It really feels like they buried the lede here, as almost all discussions about catastrophic backtracking seem to do. Here's the second-to-last paragraph:
> Alternatively you could switch to a regular expression engine that doesn’t exhibit this kind of behaviour. RE2 is an excellent library that uses a finite automata approach to avoid this type of catastrophic backtracking. Using this library on the same 32 character input reduces the running time from 12 minutes to basically instant. The downside being that RE2 doesn’t support all the functionality of the builtin re package.
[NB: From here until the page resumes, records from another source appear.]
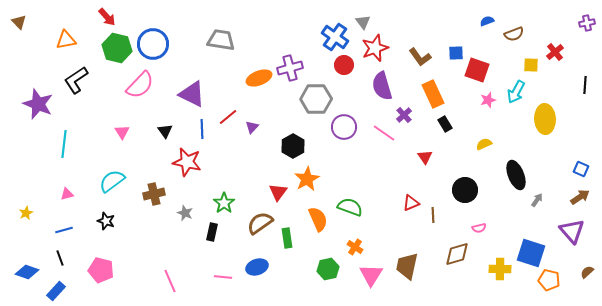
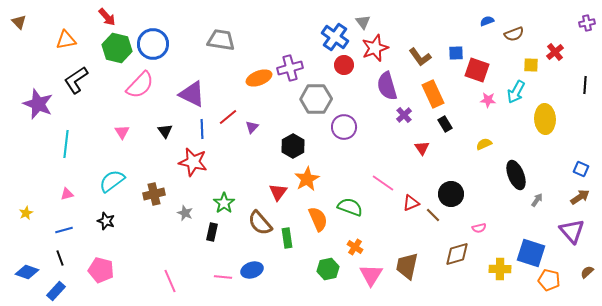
purple semicircle at (382, 86): moved 5 px right
pink star at (488, 100): rotated 21 degrees clockwise
pink line at (384, 133): moved 1 px left, 50 px down
cyan line at (64, 144): moved 2 px right
red triangle at (425, 157): moved 3 px left, 9 px up
red star at (187, 162): moved 6 px right
black circle at (465, 190): moved 14 px left, 4 px down
brown line at (433, 215): rotated 42 degrees counterclockwise
brown semicircle at (260, 223): rotated 96 degrees counterclockwise
blue ellipse at (257, 267): moved 5 px left, 3 px down
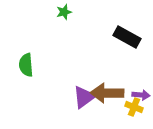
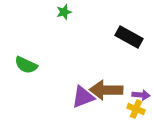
black rectangle: moved 2 px right
green semicircle: rotated 60 degrees counterclockwise
brown arrow: moved 1 px left, 3 px up
purple triangle: moved 1 px left; rotated 15 degrees clockwise
yellow cross: moved 2 px right, 2 px down
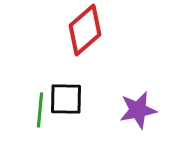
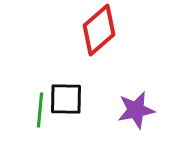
red diamond: moved 14 px right
purple star: moved 2 px left
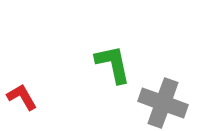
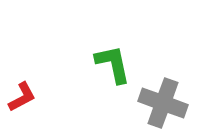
red L-shape: rotated 92 degrees clockwise
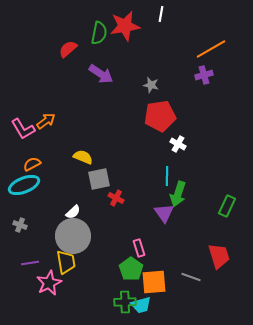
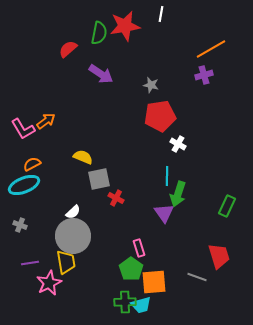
gray line: moved 6 px right
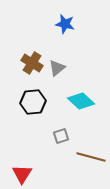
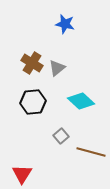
gray square: rotated 21 degrees counterclockwise
brown line: moved 5 px up
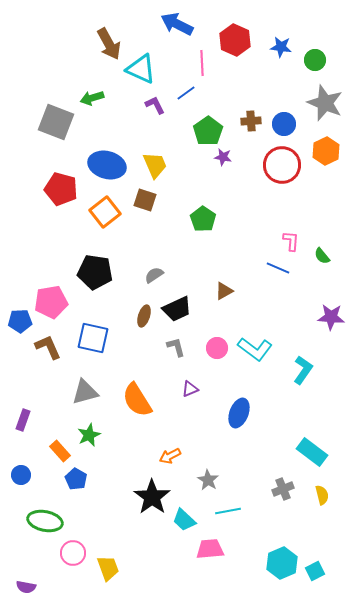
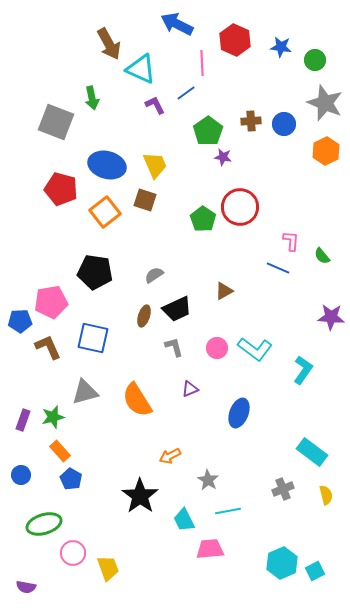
green arrow at (92, 98): rotated 85 degrees counterclockwise
red circle at (282, 165): moved 42 px left, 42 px down
gray L-shape at (176, 347): moved 2 px left
green star at (89, 435): moved 36 px left, 18 px up; rotated 10 degrees clockwise
blue pentagon at (76, 479): moved 5 px left
yellow semicircle at (322, 495): moved 4 px right
black star at (152, 497): moved 12 px left, 1 px up
cyan trapezoid at (184, 520): rotated 20 degrees clockwise
green ellipse at (45, 521): moved 1 px left, 3 px down; rotated 28 degrees counterclockwise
Perl Compatible Regular Expressions (the flavor used by most engines, including Python's) _require_ this exponential worst-case behavior (using an implementation called backtracking). But the theory behind regex does not require this, and if you eliminate just a couple (infrequently used) features of PCRE, you can have a regex engine that runs in linear time (with respect to the size of the input string). See [2], this is by the authors of RE2. The features which are incompatible with this sort of implementation are:
1. Lookahead assertions. 2. Backreferences to matched groups.
If you don't know what these are, or you rarely ever use them, then you really have no business using this kind of regex engine. (And if you are using them, then I'd argue you're shoving a bit too much logic into a regex, but that's beside the point). Nonetheless, every popular programming language (except Go[1]) has included an exponential backtracking regex implementation in their standard library, and exposed the entire industry to this stupidity, all for a few backreferences and lookahead assertions.
What's especially crazy is this: it's easy for a regex engine to detect the use of these constructs, because it has to parse the regex anyway! So it's feasible for the engine to optimistically try to use an efficient implementation, and only fall back to using a backtracking implementation when you're actually using these features. This is what the Python re2 module[3] does, it uses RE2 by default and supports falling back to the backtracking implementation if necessary.
Instead, we're stuck reading the same postmortem every few years describing how "catastrophic backtracking" ruined another company/person's day, when the problem has been solved for decades, and language/library creators have just failed to include that solution.
[1]: Rob Pike invented, or at least popularized, the algorithm used by RE2. He was also involved in the creation of Go, as was Russ Cox[2]. [2]: https://swtch.com/~rsc/regexp/ [3]: https://pypi.org/project/re2/
... and Rust. Although Rust doesn't have a regex library in std, the official regex crate (I am its author) descends from RE2[1].
> So it's feasible for the engine to optimistically try to use an efficient implementation
Feasible, sure. But not easy or simple. If Python's re2 module uses RE2 by default and Python's regex engine when necessary, then it's very likely that the match offsets it reports are not coherent. RE2 aims to be mostly consistent with things like PCRE, but there are cases where it isn't.
The problem is, building a production grade FSM regex engine or a production grade backtracking regex engine are both huge engineering projects. And there are few, if any, people that know how to do both. They both have their own little specialties and there isn't a ton of crossover among implementors of regex engines.
It's one of those ideas that sounds so stupidly obvious in practice, but when you actually sit down to engineer the thing, it's quite a bit harder than you might imagine.
> (And if you are using them, then I'd argue you're shoving a bit too much logic into a regex, but that's beside the point).
This kind of ignores the fact that regexes are often the interface to something else. If you have a full blown programming language at your fingertips, it's usually not hard to work around the absence of look-around or backreferences by, say, using a second regex or something. But when all you have available to you is, say, a blacklist and you get to provide the regexes to that blacklist, then a more expressive regex syntax becomes a lot more useful. See for example people already running into problems with Discord's new feature: https://github.com/rust-lang/regex/issues/127#issuecomment-1...
Of course, as I noted, it would be very inappropriate for Discord to permit non-regular regexes here. It's borderline already by permitting any regexes at all, because even FSMs have their pathological cases, albeit, not exponential. But if it's a tool you run on your local system? Sure, look-arounds become much more useful.
To be clear, I am pro-FSM and agree with you that they should really be the default regex engine everywhere. But instead, reality is indeed inverted, with backtracking being the default (almost) everywhere. But I wanted to pipe up about a few points that I think you might have not quite captured precisely.